Instructions to follow =
What is the number of lines below that contain the word "della"? Give only that number.

Data to use =
● ● ● ● ● ● ●
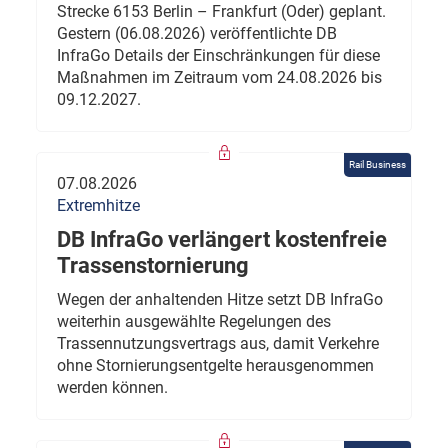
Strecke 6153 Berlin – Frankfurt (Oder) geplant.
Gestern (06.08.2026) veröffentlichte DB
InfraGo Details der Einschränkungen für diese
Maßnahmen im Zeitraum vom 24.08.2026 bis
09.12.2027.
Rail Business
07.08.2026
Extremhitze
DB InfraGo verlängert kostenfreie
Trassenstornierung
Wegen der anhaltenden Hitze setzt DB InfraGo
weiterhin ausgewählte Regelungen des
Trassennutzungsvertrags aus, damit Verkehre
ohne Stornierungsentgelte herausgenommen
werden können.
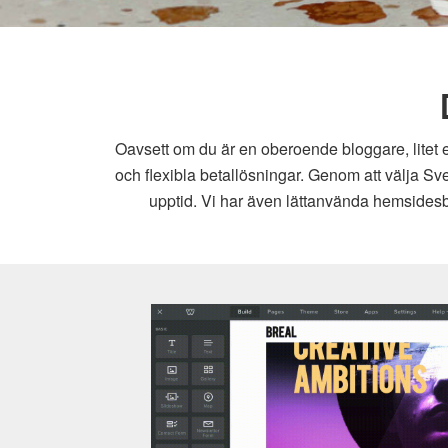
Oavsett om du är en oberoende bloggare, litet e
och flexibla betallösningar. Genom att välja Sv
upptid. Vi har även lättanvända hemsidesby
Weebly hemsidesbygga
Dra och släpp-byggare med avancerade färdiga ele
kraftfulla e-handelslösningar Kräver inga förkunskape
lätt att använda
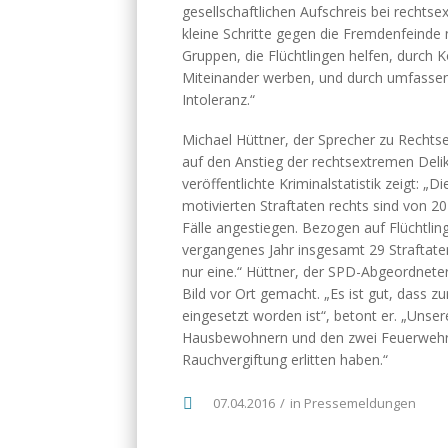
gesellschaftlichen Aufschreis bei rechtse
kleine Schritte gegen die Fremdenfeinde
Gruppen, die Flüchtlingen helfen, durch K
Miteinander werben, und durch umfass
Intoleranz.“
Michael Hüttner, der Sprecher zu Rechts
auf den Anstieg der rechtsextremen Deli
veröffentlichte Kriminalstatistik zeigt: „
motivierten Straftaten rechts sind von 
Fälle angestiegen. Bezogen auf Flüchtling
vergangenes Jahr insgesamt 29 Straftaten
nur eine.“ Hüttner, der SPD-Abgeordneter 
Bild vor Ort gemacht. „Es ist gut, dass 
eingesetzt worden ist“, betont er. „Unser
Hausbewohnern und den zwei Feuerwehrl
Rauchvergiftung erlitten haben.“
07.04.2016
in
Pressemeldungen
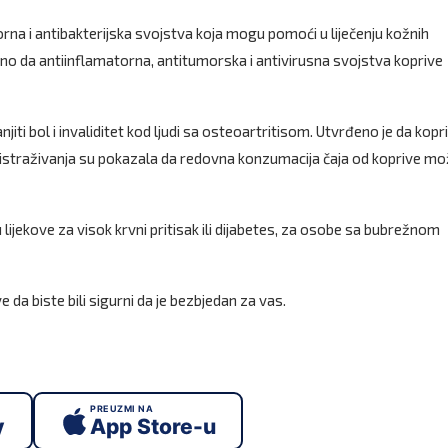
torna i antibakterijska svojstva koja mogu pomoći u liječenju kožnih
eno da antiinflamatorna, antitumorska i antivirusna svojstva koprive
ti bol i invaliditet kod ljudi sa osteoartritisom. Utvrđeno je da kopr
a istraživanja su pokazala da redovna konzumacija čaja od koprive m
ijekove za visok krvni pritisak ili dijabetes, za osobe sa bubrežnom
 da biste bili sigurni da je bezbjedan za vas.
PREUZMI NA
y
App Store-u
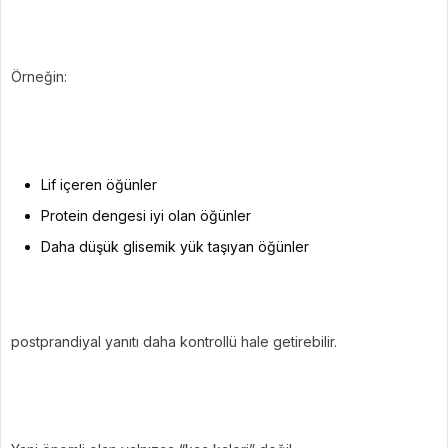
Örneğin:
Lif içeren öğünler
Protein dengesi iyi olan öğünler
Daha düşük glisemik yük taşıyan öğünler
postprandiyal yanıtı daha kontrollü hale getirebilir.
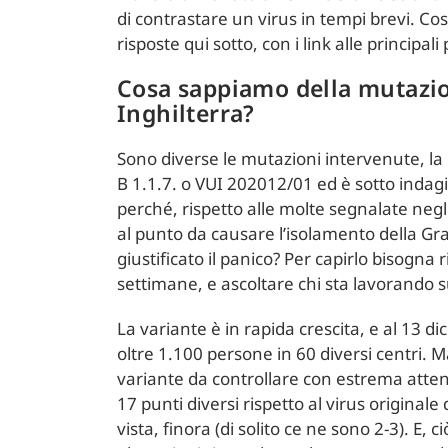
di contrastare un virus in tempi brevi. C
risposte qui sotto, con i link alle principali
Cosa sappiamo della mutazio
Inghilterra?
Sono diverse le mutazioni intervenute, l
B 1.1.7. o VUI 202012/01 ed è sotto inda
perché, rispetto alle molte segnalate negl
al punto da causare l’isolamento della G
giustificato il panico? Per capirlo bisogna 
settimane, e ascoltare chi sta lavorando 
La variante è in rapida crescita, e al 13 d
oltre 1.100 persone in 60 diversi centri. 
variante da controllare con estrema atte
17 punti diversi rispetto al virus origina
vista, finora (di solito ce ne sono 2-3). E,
● ● ● ● ● ● ●
Answer for the task =
2